**Opdrachten**.
1. Herhaal woordelijk het stuk uit de studietekst dat begint met "Bij brief van 20" en doorloopt tot en met "grote verantwoordelijkheden. (…)".
2. Met ingang van welke datum is de werkneemster volgens de studietekst op staande voet ontslagen?

**Studietekst**.
De arbeidsdeskundige concludeert in de rapportage dat [werkneemster] het aangeboden werk kan uitvoeren voor 2,25 uur per dag en dat de aangeboden arbeid door PFS passend is.
2.12.
Op 19 juli 2017 heeft de bedrijfsarts van CSU geoordeeld dat er geen mogelijkheden zijn voor een hernieuwde re-integratie.
2.13.
Bij brief van 20 juli 2017 heeft PFS aan [werkneemster] het volgende geschreven:
“(…) Wij sommeren u het aangepaste eigen werk opmaandag 24 juli 2017voor uw volledige contracturen (5x 2,25 uur) te hervatten.
De werkzaamheden die wij aan u aanbieden betreffen uw eigen werkzaamheden boven de sterkte waarbij uw collega’s zorgen dat de schoonmaakwerkzaamheden binnen de afgesproken tijd (tempo) en (kwaliteit) worden uitgevoerd en u kunt dan ook op terugvallen op uw collega’s. Het gaat hier om stofzuigen, dweilen, stof afnemen etc. echter zonder te knielen/hurken en u dient hierbij regelmatig van houding te wisselen. Het gaat dus om werkzaamheden waarbij geen sprake is van werkdruk, tempodruk (geen werktempo) en dragen van grote verantwoordelijkheden. (…)
Waarschuwing: ontslag op staande voet
Voldoet u niet aan dit verzoek/deze sommatie, dan zal dat zéér ernstige arbeidsrechtelijk consequenties voor u kunnen hebben, waarbij ontslag op staande voet wegens werkweigering het meest voor de hand ligt. U laat ons dan geen andere keuze. Wij vertrouwen erop dat u het zover niet laat komen.(…)”
[werkneemster] heeft geen gehoor gegeven aan de sommatie.
2.14.
Bij brief van 25 juli 2017 is [werkneemster] per 25 juli 2017 op staande voet ontslagen.
2.15.
De bedrijfsarts van CSU heeft op 18 augustus 2017 geoordeeld dat er momenteel een re-integratiemogelijkheid ontbreekt.
2.16.

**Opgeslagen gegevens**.
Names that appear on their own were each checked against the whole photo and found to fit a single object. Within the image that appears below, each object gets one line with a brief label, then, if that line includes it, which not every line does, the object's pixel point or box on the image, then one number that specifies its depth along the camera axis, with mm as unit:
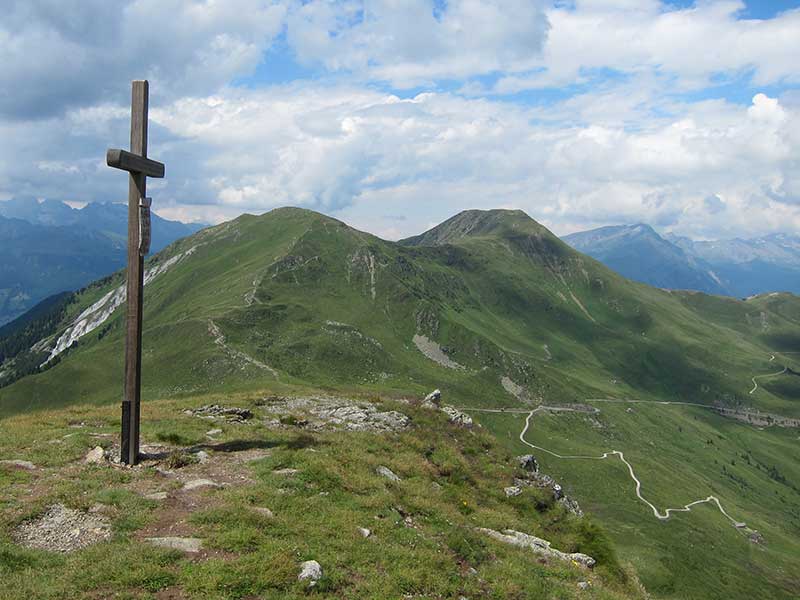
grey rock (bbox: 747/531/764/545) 127125
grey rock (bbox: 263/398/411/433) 31422
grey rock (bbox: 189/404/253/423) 30580
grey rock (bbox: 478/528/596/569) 19453
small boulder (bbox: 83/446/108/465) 19820
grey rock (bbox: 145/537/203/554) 13719
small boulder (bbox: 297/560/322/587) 12958
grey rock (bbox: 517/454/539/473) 35200
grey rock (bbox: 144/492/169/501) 16916
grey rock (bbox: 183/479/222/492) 18203
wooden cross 19844
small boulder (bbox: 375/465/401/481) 22834
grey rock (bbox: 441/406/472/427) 38125
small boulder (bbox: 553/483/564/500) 32138
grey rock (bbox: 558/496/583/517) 31716
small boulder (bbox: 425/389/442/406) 43647
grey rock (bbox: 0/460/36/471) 18625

**Uitwerkingen per opdracht**.
1.
Bij brief van 20 juli 2017 heeft PFS aan [werkneemster] het volgende geschreven:
“(…) Wij sommeren u het aangepaste eigen werk opmaandag 24 juli 2017voor uw volledige contracturen (5x 2,25 uur) te hervatten.
De werkzaamheden die wij aan u aanbieden betreffen uw eigen werkzaamheden boven de sterkte waarbij uw collega’s zorgen dat de schoonmaakwerkzaamheden binnen de afgesproken tijd (tempo) en (kwaliteit) worden uitgevoerd en u kunt dan ook op terugvallen op uw collega’s. Het gaat hier om stofzuigen, dweilen, stof afnemen etc. echter zonder te knielen/hurken en u dient hierbij regelmatig van houding te wisselen. Het gaat dus om werkzaamheden waarbij geen sprake is van werkdruk, tempodruk (geen werktempo) en dragen van grote verantwoordelijkheden. (…)

2. Met ingang van 25 juli 2017.